**Brano**
Nella seduta del 2 ottobre 2019 la Camera ha approvato in via definitiva la Legge di delegazione europea 2018.

Il progetto di legge è stato depositato il 26 settembre 2018 alla Camera dei Deputati (A.C. 1201). Il suo art. 3 contiene i principi e criteri direttivi per l’attuazione della Direttiva (UE) 2017/1371 (meglio nota come Direttiva PIF), in tema di lotta, da compiersi mediante gli strumenti del diritto penale, contro le frodi che ledono gli interessi finanziari dell’Unione.

La Direttiva, da recepire entro il 6 luglio 2019, esige la fissazione di “norme minime riguardo alla definizione di reati e di sanzioni in materia di lotta contro la frode e altre attività illegali che ledono gli interessi finanziari dell’Unione, al fine di rafforzare la protezione contro reati che ledono tali interessi finanziari”.

**Esercizi**
1. Ricopia il brano sulla Legge di delegazione europea 2018 cominciando da "Il progetto di" e terminando con "interessi finanziari dell’Unione.".
2. Prosegui il brano sulla Legge di delegazione europea 2018 a partire dall'ultima frase riportata.
I record riportati di seguito non hanno alcun rapporto con il brano.

**Dati registrati**
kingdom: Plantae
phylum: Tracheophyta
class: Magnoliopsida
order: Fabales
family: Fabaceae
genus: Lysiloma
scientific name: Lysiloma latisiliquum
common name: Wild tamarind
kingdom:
---
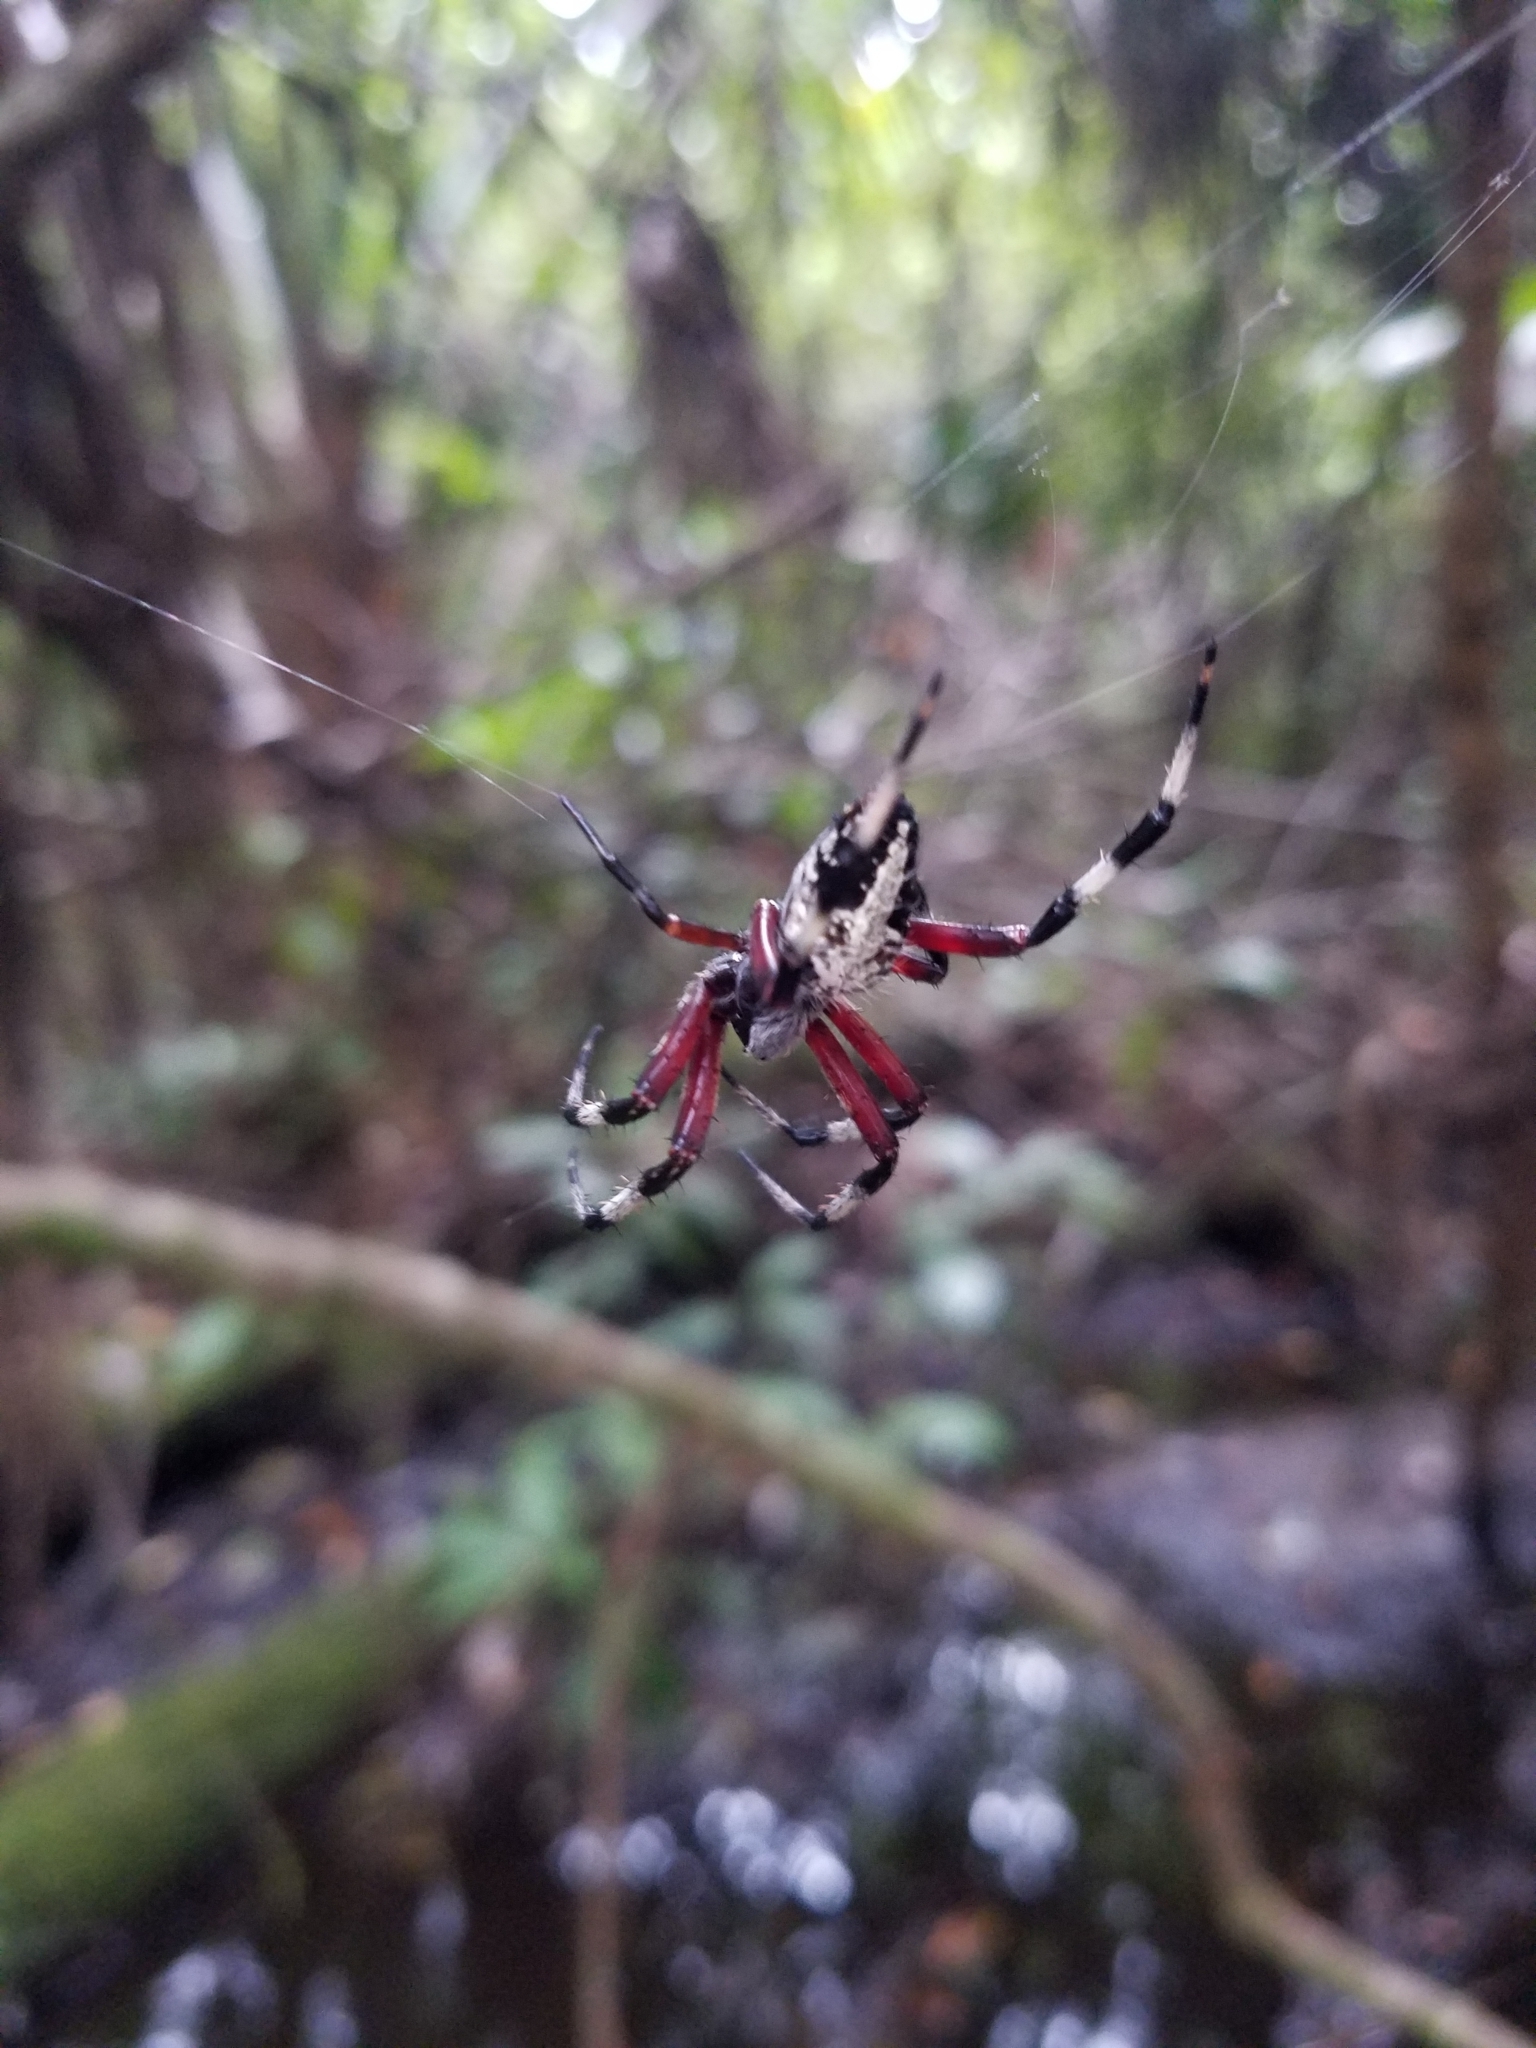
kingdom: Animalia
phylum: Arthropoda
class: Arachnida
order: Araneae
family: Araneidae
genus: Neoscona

**Risposte**
1.
Il progetto di legge è stato depositato il 26 settembre 2018 alla Camera dei Deputati (A.C. 1201). Il suo art. 3 contiene i principi e criteri direttivi per l’attuazione della Direttiva (UE) 2017/1371 (meglio nota come Direttiva PIF), in tema di lotta, da compiersi mediante gli strumenti del diritto penale, contro le frodi che ledono gli interessi finanziari dell’Unione.

2.
Il progetto governativo prevede che la responsabilità ex D. Lgs. 231/2001 si estenda ai reati che ledono gli interessi finanziari unionali e che non siano già compresi nel relativo catalogo. Il riferimento è in primo luogo alle frodi in materia IVA (D. Lgs. 74/2000) che abbiano connotati di particolare gravità.

L’attenzione europea a questo particolare fronte è certamente collegata alla cosiddetta vicenda Taricco, la cui prima tappa è stata scandita da una decisione della CGUE, risalente all’8 settembre 2015, pronunciata a seguito di una richiesta pregiudiziale di un giudice italiano nel corso di un procedimento penale che aveva ad oggetto ipotesi di frode fiscale in materia di IVA.

La Corte del Lussemburgo rilevò che il regime italiano della prescrizione era tale da ostacolare sensibilmente la repressione penale delle frodi gravi che ledono gli interessi finanziari dell’Unione e diede (o sembrò dare) il via libera alla disapplicazione delle norme di diritto interno (artt. 160 ultimo comma e 161 comma 2 CP) che consentivano l’estinzione di quei reati in tempi incompatibili con la possibilità di pervenire a condanne definitive.

Ne derivarono un vivace dibattito giurisprudenziale e dottrinale e due distinte ordinanze di rimessione degli atti alla Consulta perché chiarisse se i giudici italiani dovessero attenersi alla pronuncia della CGUE.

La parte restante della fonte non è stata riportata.